Pattern Computer ran into that problem. That’s one of the reasons it used publicly available data for its breast cancer work and why it is behind on its goals for working on prostate cancer.

“We went to what’s probably the most famous center in America for prostate cancer and they said they aren’t talking to corporations at all. Go away,” Anderson says. “I couldn’t believe it.”

Pattern Computer is focused on “moving the needle” on the top five cancer killers, says cofounder Mark Anderson.

There are two access points in health care data. “There’s the noncommercial, open source, academia world where you are prohibited from using data for commercial purposes, which doesn’t help us since we are a business,” Anderson says.

The other avenue is through government agencies, universities and other institutions where “you’d think there would be some shared access to data,” he says. “But I don’t think so. The more money involved, the more people get excited for their own careers. I get that people want to monetize their data, but when it comes to trying to save lives, and in a pandemic, stop it. Don’t get greedy.”

Pattern’s revenue last year was about $100,000, a figure Anderson estimates could jump to between $3 million to $5 million this year. 
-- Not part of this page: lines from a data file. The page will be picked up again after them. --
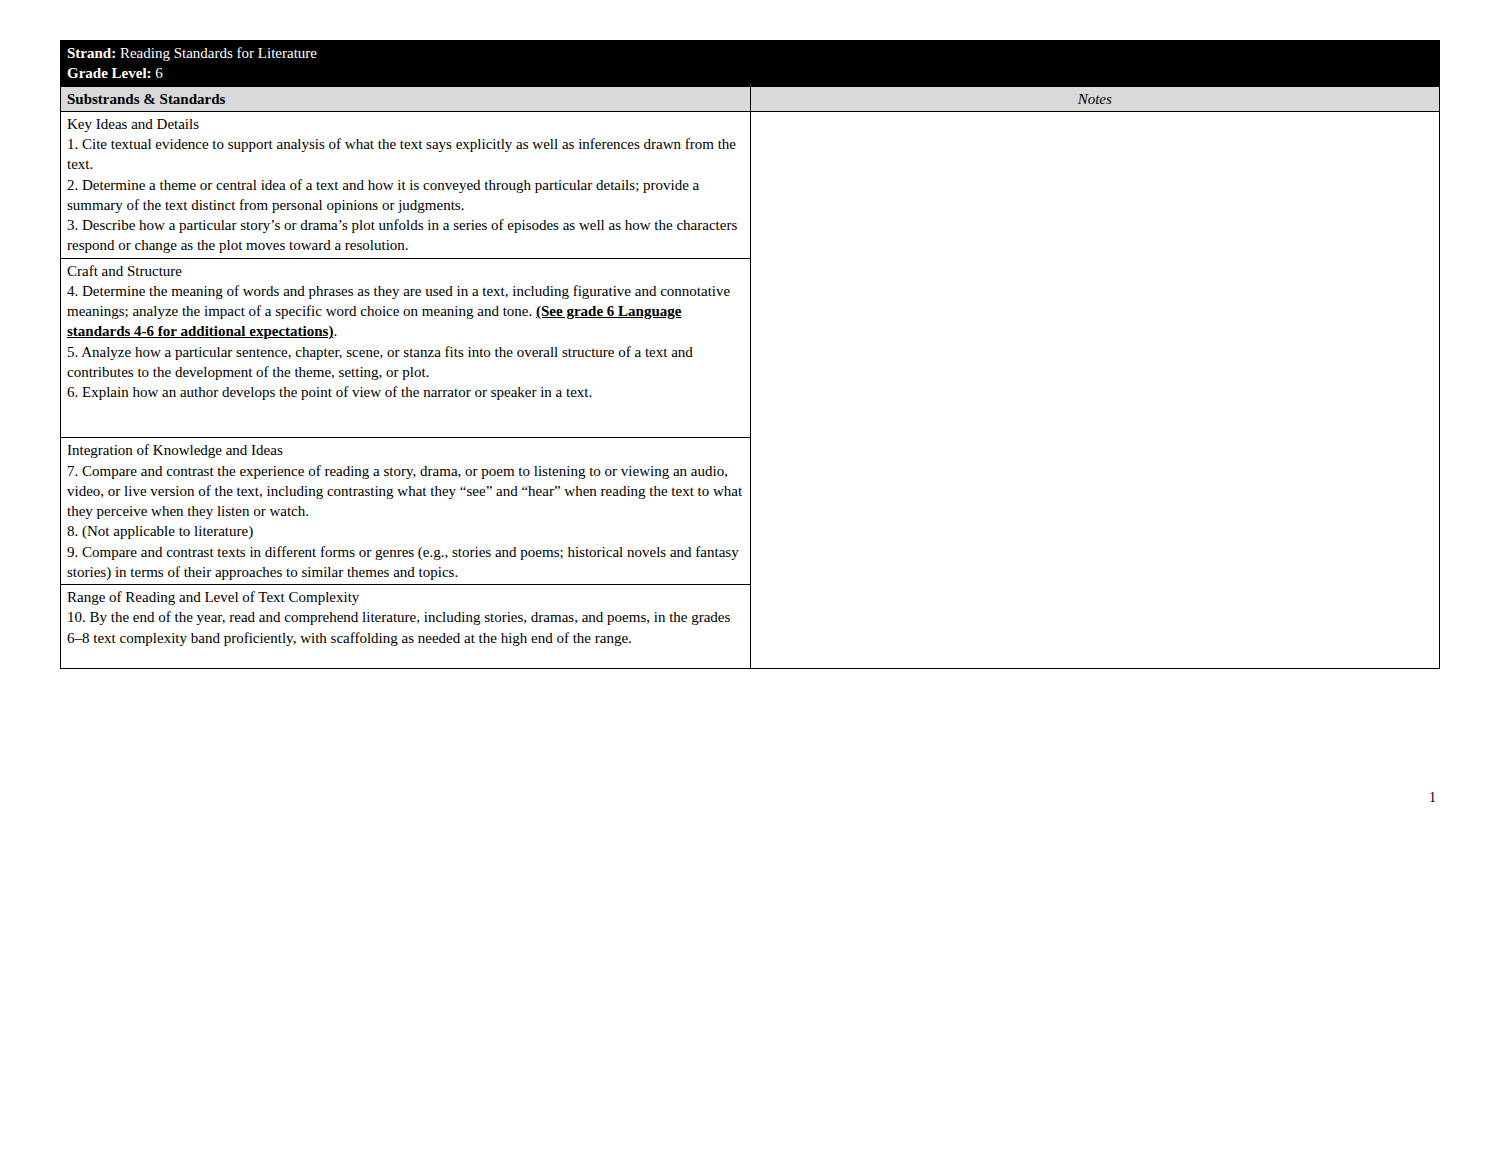| Strand: Reading Standards for Literature Grade Level: 6 |
| Substrands & Standards | Notes |
| Key Ideas and Details 1. Cite textual evidence to support analysis of what the text says explicitly as well as inferences drawn from the text. 2. Determine a theme or central idea of a text and how it is conveyed through particular details; provide a summary of the text distinct from personal opinions or judgments. 3. Describe how a particular story’s or drama’s plot unfolds in a series of episodes as well as how the characters respond or change as the plot moves toward a resolution. | |
| Craft and Structure 4. Determine the meaning of words and phrases as they are used in a text, including figurative and connotative meanings; analyze the impact of a specific word choice on meaning and tone. (See grade 6 Language standards 4-6 for additional expectations) . 5. Analyze how a particular sentence, chapter, scene, or stanza fits into the overall structure of a text and contributes to the development of the theme, setting, or plot. 6. Explain how an author develops the point of view of the narrator or speaker in a text. |
| Integration of Knowledge and Ideas 7. Compare and contrast the experience of reading a story, drama, or poem to listening to or viewing an audio, video, or live version of the text, including contrasting what they “see” and “hear” when reading the text to what they perceive when they listen or watch. 8. (Not applicable to literature) 9. Compare and contrast texts in different forms or genres (e.g., stories and poems; historical novels and fantasy stories) in terms of their approaches to similar themes and topics. |
| Range of Reading and Level of Text Complexity 10. By the end of the year, read and comprehend literature, including stories, dramas, and poems, in the grades 6–8 text complexity band proficiently, with scaffolding as needed at the high end of the range. |
1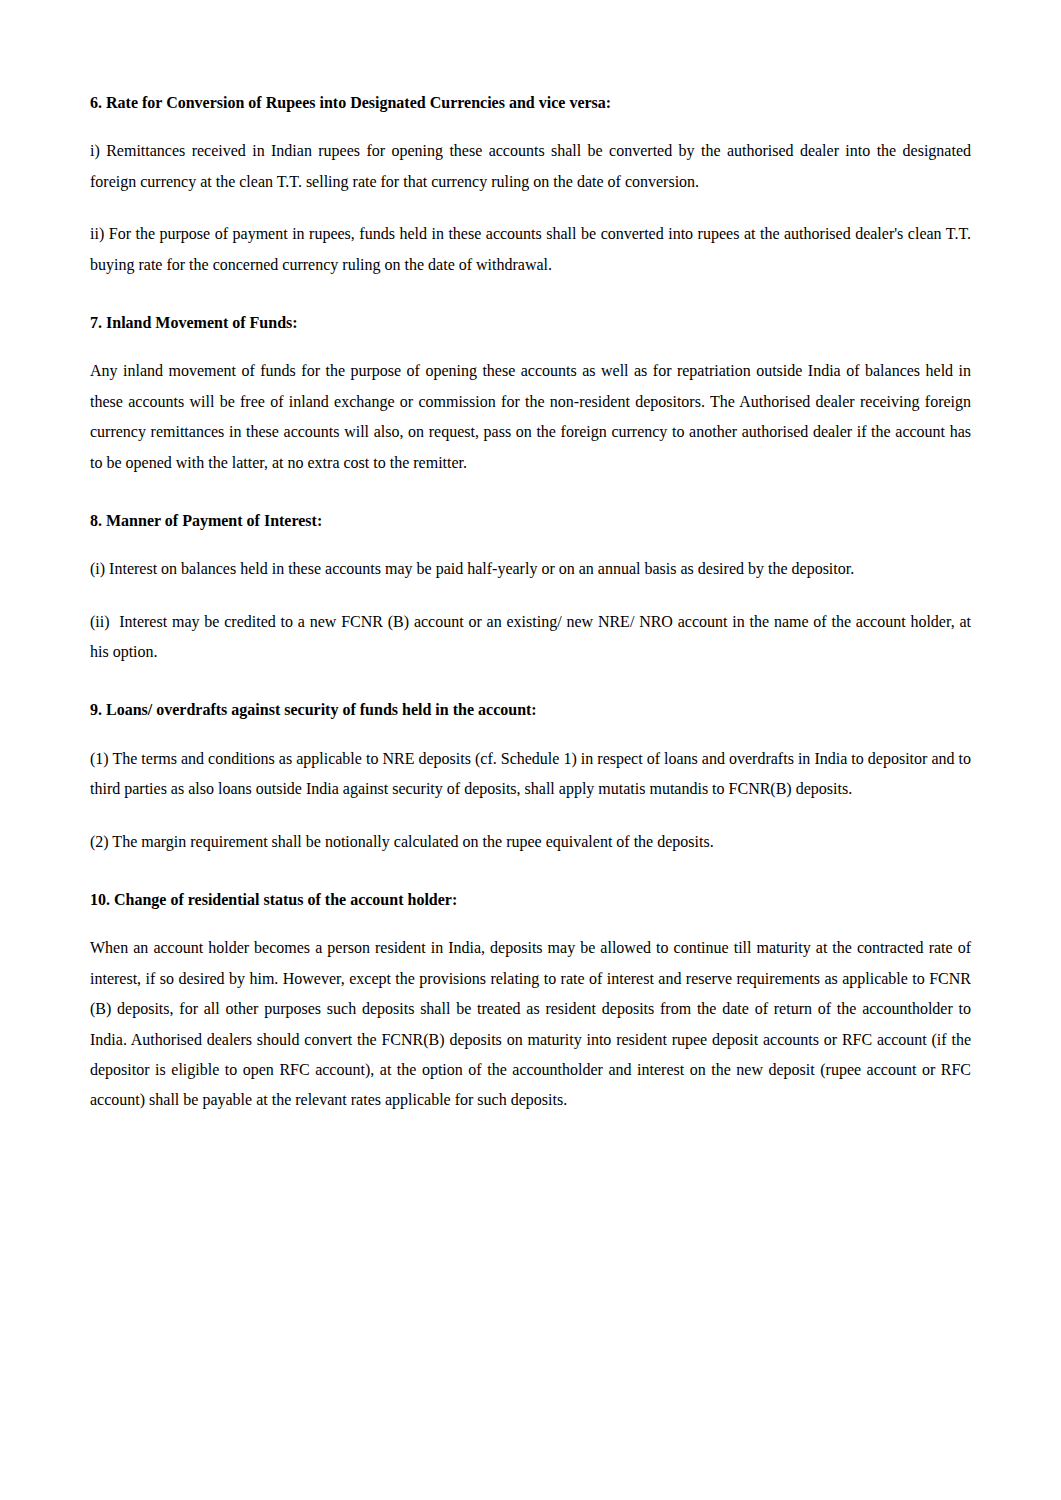6. Rate for Conversion of Rupees into Designated Currencies and vice versa:
i) Remittances received in Indian rupees for opening these accounts shall be converted by the authorised dealer into the designated foreign currency at the clean T.T. selling rate for that currency ruling on the date of conversion.
ii) For the purpose of payment in rupees, funds held in these accounts shall be converted into rupees at the authorised dealer's clean T.T. buying rate for the concerned currency ruling on the date of withdrawal.
7. Inland Movement of Funds:
Any inland movement of funds for the purpose of opening these accounts as well as for repatriation outside India of balances held in these accounts will be free of inland exchange or commission for the non-resident depositors. The Authorised dealer receiving foreign currency remittances in these accounts will also, on request, pass on the foreign currency to another authorised dealer if the account has to be opened with the latter, at no extra cost to the remitter.
8. Manner of Payment of Interest:
(i) Interest on balances held in these accounts may be paid half-yearly or on an annual basis as desired by the depositor.
(ii) Interest may be credited to a new FCNR (B) account or an existing/ new NRE/ NRO account in the name of the account holder, at his option.
9. Loans/ overdrafts against security of funds held in the account:
(1) The terms and conditions as applicable to NRE deposits (cf. Schedule 1) in respect of loans and overdrafts in India to depositor and to third parties as also loans outside India against security of deposits, shall apply mutatis mutandis to FCNR(B) deposits.
(2) The margin requirement shall be notionally calculated on the rupee equivalent of the deposits.
10. Change of residential status of the account holder:
When an account holder becomes a person resident in India, deposits may be allowed to continue till maturity at the contracted rate of interest, if so desired by him. However, except the provisions relating to rate of interest and reserve requirements as applicable to FCNR (B) deposits, for all other purposes such deposits shall be treated as resident deposits from the date of return of the accountholder to India. Authorised dealers should convert the FCNR(B) deposits on maturity into resident rupee deposit accounts or RFC account (if the depositor is eligible to open RFC account), at the option of the accountholder and interest on the new deposit (rupee account or RFC account) shall be payable at the relevant rates applicable for such deposits.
The company has raised $30 million from individual investors, which is nowhere near the billions big pharma companies such as Merck or Abbott Labs spend on a single drug. PCI is not profitable, but investors have pushed the valuation for the latest round underway to $1.2 billion, says Anderson.

PCI has been approached by a number of SPACs (special purpose acquisition companies), he says, but that’s not a funding route it is considering.

In addition to Fred Hutch, the Berkeley Lab and Namida Lab, PCI’s partners include The University of California (both San Diego and Riverside); California Institute for Telecommunications & Information Technology; Institute for Systems Biology, a Seattle-based nonprofit; and Los Alamos National Laboratory, among others. These partners may help commercialize PCI discoveries.

Ultimately, Anderson would like his company to do for knowledge what Elon Musk has done for engineering.

“Here we are with a system that as fast as we can get the data, we can run it, and as fast as we can run it, we can find treatments,” Anderson says. “Whoa. Holy moly. Let’s go.”